Christopher Perrella, Analyst (Bloomberg Intelligence)

With the implied sales guidance for Q2, is there any implied channel drawdown in Performance Coatings or is that all basically straight volume out of your factory to the customer?

John Morikis, Chairman and CEO

It's primarily volume out of the factory. The team has done a nice job driving inventory down where needed.

Operator, Operator

It appears we have no additional questions at this time. I'd like to pass the floor back over to management for any additional concluding comments.

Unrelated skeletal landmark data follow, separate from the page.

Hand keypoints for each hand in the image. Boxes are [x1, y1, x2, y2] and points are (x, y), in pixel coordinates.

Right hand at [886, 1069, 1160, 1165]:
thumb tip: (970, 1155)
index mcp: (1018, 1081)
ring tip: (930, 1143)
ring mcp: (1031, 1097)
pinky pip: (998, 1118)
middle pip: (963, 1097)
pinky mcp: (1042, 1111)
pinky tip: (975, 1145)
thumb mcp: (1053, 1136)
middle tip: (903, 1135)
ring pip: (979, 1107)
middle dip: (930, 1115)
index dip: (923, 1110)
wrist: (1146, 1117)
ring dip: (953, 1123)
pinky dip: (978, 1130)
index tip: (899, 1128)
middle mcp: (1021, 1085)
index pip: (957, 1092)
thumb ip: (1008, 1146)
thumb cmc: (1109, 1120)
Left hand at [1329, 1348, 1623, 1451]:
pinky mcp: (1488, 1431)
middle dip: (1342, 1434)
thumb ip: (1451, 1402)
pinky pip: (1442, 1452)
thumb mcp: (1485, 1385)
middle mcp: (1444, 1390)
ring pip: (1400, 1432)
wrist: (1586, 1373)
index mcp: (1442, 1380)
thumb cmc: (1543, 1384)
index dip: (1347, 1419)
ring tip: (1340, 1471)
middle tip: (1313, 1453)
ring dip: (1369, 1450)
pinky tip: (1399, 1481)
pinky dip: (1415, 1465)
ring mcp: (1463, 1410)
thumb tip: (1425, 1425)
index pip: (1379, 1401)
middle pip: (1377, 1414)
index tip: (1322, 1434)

Jim Jaye, Senior Vice President, Investor Relations

Thank you, Jesse. This is Jim Jaye. I just wanted to thank everyone for their questions and interest today. I hope it came through very clearly our confidence and determination to manage through this near-term environment as we go forward. Before we sign off today, I just want to do a housekeeping note for all of you. We will be postponing our Annual Financial Community presentation, which was scheduled for June 3rd in New York City this year. It's our intent to reschedule that event hopefully later this year. We don't have that date yet but as we have details we'll let you know whether that's going to be a virtual presentation or not. Thank you. As always, I along with my colleague Eric Swanson will be available for follow-ups. Please contact Natalie Darr in our office to be added to the queue. Thank you and have a great day.

Operator, Operator

Ladies and gentlemen, this does conclude today's teleconference. Once again, we thank you for your participation and you may disconnect your lines at this time.